## Written problem A
In the problem statement below, how long does moving between adjacent rooms take?

-- Start Document extract --

LeetCode-in-Java

3341. Find Minimum Time to Reach Last Room I

Medium

There is a dungeon with n x m rooms arranged as a grid.

You are given a 2D array moveTime of size n x m, where moveTime[i][j] represents the minimum time in seconds when you can start moving to that room. You start from the room (0, 0) at time t = 0 and can move to an adjacent room. Moving between adjacent rooms takes exactly one second.

Return the minimum time to reach the room (n - 1, m - 1).

Two rooms are adjacent if they share a common wall, either horizontally or vertically.

Example 1:

Input: moveTime = [[0,4],[4,4]]

Output: 6

Explanation:

The minimum time required is 6 seconds.

• At time t == 4, move from room (0, 0) to room (1, 0) in one second.
• At time t == 5, move from room (1, 0) to room (1, 1) in one second.

Example 2:

Input: moveTime = [[0,0,0],[0,0,0]]

Output: 3

Explanation:

The minimum time required is 3 seconds.

-- End Document extract --
-- Start Data extract --

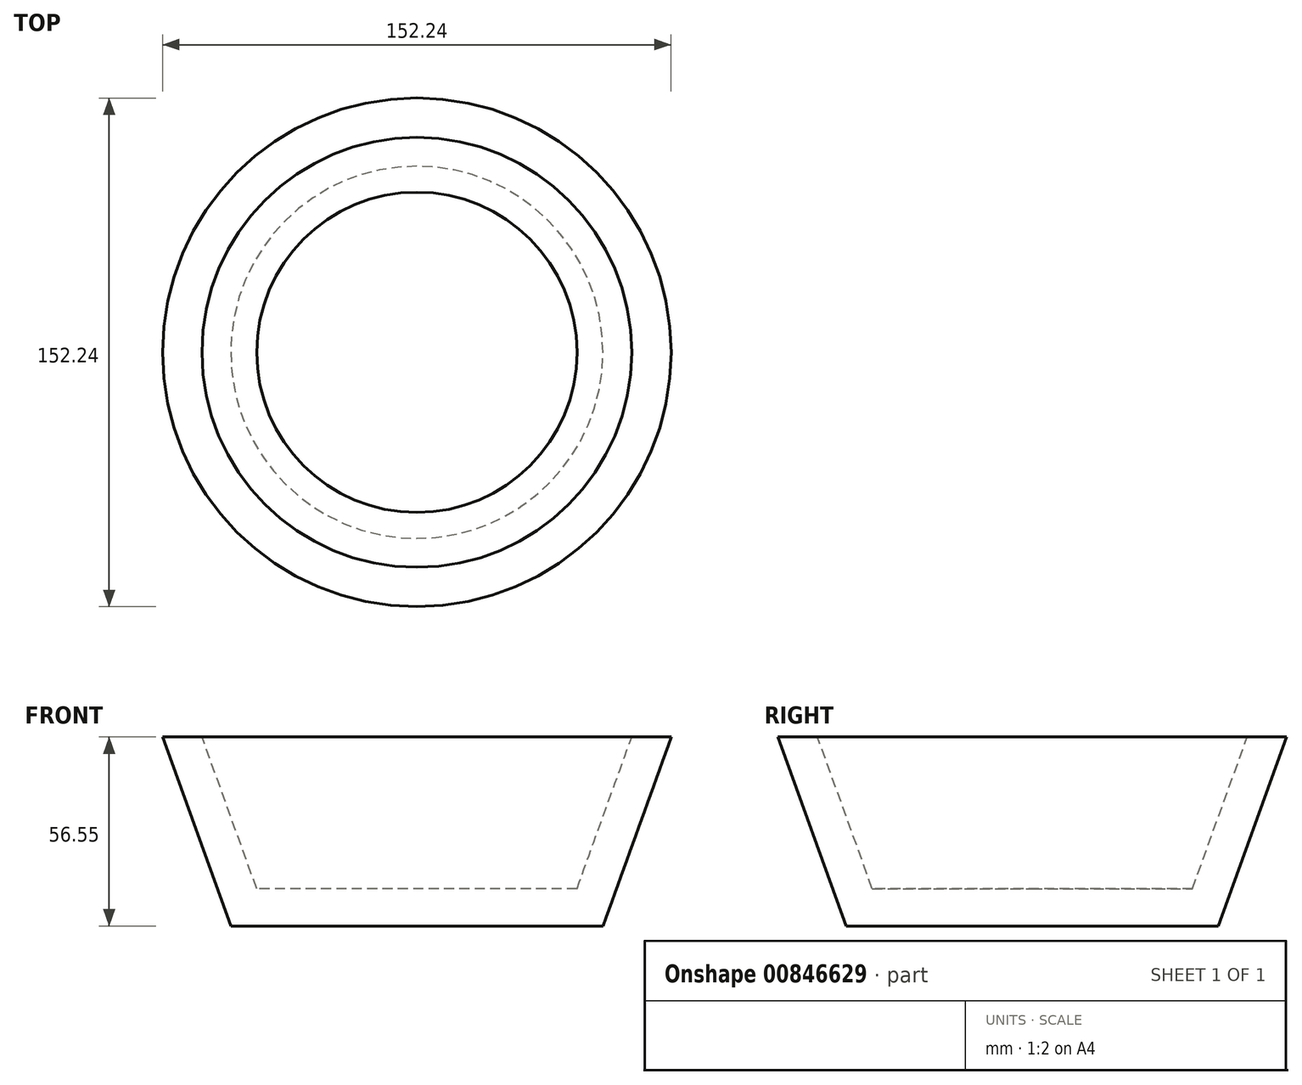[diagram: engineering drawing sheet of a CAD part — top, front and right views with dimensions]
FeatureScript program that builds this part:
annotation { "Feature Type Name" : "Feature", "Feature Type Description" : "" }
export const myFeature = defineFeature(function(context is Context, id is Id, definition is map)
    precondition{}
    {
        {
            var Q0;
            Q0=qCreatedBy(makeId("Front.planeOp"),FACE);
            var sketch = newSketch(context, id + "F0", { "sketchPlane" : qUnion([Q0])});
            skLineSegment(sketch, "E0", {"start": v(0, -56.55) * mm, "end": v(55.7, -56.55) * mm});
            skLineSegment(sketch, "E1", {"start": v(55.7, -56.55) * mm, "end": v(76.12, 0) * mm});
            skLineSegment(sketch, "E2", {"start": v(76.12, 0) * mm, "end": v(64.32, 0) * mm});
            skLineSegment(sketch, "E3", {"start": v(64.32, 0) * mm, "end": v(47.93, -45.38) * mm});
            skLineSegment(sketch, "E4", {"start": v(47.93, -45.38) * mm, "end": v(0, -45.38) * mm});
            skLineSegment(sketch, "E5", {"start": v(0, -45.38) * mm, "end": v(0, -56.55) * mm});
            skLineSegment(sketch, "E6", {"start": v(0, 0) * mm, "end": v(0, -65.48) * mm});
            skSolve(sketch);
        }
        {
            var Q0;
            {var subQ0=sQuery(id+"F0.wireOp",EDGE,"E0");Q0=makeQuery(id+"F0.imprint","IMPRINT",FACE,{"disambiguationData":[TD([[makeQuery(id+"F0.imprint","IMPRINT",EDGE,{"derivedFrom":subQ0}),1.0]])]});}
            var Q1;
            Q1=sQuery(id+"F0.wireOp",EDGE,"E5");
            revolve(context, id + "F1", {"surfaceOperationType" : NewSurfaceOperationType.NEW, "entities" : qUnion([Q0]), "axis" : qUnion([Q1]), "revolveType" : RevolveType.FULL});
        }
    });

-- End Data extract --

## Written problem B
Return every line of the records that contains the string "skLineSegment".

## Task solution A
Exactly one second.

## Task solution B
            skLineSegment(sketch, "E0", {"start": v(0, -56.55) * mm, "end": v(55.7, -56.55) * mm});
            skLineSegment(sketch, "E1", {"start": v(55.7, -56.55) * mm, "end": v(76.12, 0) * mm});
            skLineSegment(sketch, "E2", {"start": v(76.12, 0) * mm, "end": v(64.32, 0) * mm});
            skLineSegment(sketch, "E3", {"start": v(64.32, 0) * mm, "end": v(47.93, -45.38) * mm});
            skLineSegment(sketch, "E4", {"start": v(47.93, -45.38) * mm, "end": v(0, -45.38) * mm});
            skLineSegment(sketch, "E5", {"start": v(0, -45.38) * mm, "end": v(0, -56.55) * mm});
            skLineSegment(sketch, "E6", {"start": v(0, 0) * mm, "end": v(0, -65.48) * mm});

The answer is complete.